-- YOUR ASSIGNMENT --
Rewrite everything from the start of the material down to the line containing "mentoring, dan materi pelatihan. Konsistensi", that line included, as a Markdown table with the columns Row and Line, leaving out any blank lines.
*** Opening of AVAILABLE DATA ***
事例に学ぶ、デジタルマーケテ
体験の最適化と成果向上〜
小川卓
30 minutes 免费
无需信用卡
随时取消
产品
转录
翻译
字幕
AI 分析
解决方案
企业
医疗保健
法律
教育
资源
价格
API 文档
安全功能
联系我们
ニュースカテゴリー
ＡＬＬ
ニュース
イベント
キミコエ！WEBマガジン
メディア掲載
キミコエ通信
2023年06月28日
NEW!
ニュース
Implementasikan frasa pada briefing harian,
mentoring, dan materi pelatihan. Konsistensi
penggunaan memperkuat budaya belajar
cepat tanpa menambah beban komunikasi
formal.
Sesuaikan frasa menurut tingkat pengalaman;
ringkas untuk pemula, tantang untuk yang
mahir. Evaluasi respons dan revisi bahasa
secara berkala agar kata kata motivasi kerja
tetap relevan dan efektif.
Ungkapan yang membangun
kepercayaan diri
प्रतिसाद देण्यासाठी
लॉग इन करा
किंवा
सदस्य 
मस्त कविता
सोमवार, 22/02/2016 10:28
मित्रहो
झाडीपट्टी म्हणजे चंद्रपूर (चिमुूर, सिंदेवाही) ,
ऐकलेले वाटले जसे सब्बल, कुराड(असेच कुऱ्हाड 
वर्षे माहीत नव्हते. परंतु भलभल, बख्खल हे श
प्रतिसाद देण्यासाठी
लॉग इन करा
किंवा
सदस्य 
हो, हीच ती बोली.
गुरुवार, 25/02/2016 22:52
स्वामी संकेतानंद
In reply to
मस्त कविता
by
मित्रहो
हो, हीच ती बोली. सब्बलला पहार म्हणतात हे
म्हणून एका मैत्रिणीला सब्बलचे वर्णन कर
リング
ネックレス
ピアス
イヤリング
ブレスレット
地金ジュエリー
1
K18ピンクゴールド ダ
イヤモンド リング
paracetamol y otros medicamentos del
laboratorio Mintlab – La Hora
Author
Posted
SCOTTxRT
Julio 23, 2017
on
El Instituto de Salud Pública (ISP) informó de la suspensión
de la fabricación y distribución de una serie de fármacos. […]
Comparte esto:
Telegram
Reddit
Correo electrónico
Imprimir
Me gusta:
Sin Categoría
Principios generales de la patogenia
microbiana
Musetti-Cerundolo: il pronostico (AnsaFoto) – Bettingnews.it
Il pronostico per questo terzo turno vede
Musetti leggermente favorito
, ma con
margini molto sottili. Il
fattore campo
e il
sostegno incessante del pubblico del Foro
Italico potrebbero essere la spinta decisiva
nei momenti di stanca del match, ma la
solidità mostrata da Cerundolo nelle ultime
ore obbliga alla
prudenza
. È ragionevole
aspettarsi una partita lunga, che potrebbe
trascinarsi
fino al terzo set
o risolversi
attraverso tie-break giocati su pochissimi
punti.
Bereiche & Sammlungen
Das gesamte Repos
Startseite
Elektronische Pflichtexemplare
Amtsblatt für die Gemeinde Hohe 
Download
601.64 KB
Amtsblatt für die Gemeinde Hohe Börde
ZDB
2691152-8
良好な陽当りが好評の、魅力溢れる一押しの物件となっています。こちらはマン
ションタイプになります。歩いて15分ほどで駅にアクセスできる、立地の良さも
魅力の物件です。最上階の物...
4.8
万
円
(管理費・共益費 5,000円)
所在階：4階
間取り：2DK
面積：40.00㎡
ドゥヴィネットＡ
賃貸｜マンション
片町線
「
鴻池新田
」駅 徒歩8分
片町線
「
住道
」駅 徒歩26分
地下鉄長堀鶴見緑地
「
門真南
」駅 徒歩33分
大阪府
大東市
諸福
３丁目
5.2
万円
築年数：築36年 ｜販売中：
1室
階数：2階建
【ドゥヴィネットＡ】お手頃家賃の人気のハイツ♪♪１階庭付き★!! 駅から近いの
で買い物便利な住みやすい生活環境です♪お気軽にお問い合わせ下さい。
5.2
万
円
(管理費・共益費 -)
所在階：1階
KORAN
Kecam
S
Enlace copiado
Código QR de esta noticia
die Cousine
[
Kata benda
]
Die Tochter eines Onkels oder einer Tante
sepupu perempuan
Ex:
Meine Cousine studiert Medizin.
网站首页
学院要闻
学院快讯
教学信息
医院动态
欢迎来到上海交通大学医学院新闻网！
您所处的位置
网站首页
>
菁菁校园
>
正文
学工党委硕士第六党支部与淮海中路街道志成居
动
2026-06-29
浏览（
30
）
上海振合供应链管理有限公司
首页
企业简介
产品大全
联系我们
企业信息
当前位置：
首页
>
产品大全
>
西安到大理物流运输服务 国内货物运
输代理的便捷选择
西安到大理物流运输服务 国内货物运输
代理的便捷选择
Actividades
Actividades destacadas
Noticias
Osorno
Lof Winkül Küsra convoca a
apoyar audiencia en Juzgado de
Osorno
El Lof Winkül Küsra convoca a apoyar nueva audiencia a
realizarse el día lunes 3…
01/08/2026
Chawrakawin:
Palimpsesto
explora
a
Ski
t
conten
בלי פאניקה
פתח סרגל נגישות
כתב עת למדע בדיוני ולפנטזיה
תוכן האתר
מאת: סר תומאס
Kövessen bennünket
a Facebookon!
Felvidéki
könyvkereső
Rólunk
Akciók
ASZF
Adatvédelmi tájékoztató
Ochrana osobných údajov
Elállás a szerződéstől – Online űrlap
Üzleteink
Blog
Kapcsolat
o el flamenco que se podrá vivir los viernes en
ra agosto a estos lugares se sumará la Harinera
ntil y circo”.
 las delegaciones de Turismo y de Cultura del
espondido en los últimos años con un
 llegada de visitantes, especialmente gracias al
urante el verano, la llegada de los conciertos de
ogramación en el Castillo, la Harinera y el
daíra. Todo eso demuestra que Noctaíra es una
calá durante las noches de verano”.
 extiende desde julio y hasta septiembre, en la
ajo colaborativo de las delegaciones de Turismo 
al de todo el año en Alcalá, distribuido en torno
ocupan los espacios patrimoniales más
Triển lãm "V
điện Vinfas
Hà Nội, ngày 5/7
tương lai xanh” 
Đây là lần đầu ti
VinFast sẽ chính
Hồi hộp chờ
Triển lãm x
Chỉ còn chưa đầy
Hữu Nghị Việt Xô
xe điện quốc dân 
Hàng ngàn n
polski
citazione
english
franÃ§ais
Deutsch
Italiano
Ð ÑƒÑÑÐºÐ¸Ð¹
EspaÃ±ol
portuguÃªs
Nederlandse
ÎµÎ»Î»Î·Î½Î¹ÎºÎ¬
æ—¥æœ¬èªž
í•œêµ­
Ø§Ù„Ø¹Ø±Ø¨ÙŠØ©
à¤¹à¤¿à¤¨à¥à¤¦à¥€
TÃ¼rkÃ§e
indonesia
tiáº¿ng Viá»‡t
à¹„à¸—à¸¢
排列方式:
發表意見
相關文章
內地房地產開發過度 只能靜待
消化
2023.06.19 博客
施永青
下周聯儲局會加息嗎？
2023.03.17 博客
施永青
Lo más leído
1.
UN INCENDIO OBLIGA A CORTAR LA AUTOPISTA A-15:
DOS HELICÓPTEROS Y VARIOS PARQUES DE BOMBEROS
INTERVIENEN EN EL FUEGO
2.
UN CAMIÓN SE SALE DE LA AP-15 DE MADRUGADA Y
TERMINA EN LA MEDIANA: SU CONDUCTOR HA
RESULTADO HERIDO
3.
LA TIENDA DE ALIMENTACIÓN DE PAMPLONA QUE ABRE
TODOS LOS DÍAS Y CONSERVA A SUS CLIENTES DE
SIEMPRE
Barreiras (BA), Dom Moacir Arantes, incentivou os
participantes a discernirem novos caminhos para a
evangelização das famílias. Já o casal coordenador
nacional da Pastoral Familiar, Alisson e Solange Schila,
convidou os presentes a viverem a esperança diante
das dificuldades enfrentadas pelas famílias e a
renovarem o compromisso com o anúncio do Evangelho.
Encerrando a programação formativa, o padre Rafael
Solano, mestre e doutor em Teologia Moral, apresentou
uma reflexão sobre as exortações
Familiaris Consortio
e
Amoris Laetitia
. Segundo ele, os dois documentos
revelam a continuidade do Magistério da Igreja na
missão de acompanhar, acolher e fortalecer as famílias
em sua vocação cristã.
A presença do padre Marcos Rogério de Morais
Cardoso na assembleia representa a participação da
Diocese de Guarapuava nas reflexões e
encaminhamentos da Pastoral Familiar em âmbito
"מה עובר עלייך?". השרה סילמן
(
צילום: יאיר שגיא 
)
*** Close of AVAILABLE DATA ***
-- SOLUTION --
| Row | Line |
|---|---|
| 1 | 事例に学ぶ、デジタルマーケテ |
| 2 | 体験の最適化と成果向上〜 |
| 3 | 小川卓 |
| 4 | 30 minutes 免费 |
| 5 | 无需信用卡 |
| 6 | 随时取消 |
| 7 | 产品 |
| 8 | 转录 |
| 9 | 翻译 |
| 10 | 字幕 |
| 11 | AI 分析 |
| 12 | 解决方案 |
| 13 | 企业 |
| 14 | 医疗保健 |
| 15 | 法律 |
| 16 | 教育 |
| 17 | 资源 |
| 18 | 价格 |
| 19 | API 文档 |
| 20 | 安全功能 |
| 21 | 联系我们 |
| 22 | ニュースカテゴリー |
| 23 | ＡＬＬ |
| 24 | ニュース |
| 25 | イベント |
| 26 | キミコエ！WEBマガジン |
| 27 | メディア掲載 |
| 28 | キミコエ通信 |
| 29 | 2023年06月28日 |
| 30 | NEW! |
| 31 | ニュース |
| 32 | Implementasikan frasa pada briefing harian, |
| 33 | mentoring, dan materi pelatihan. Konsistensi |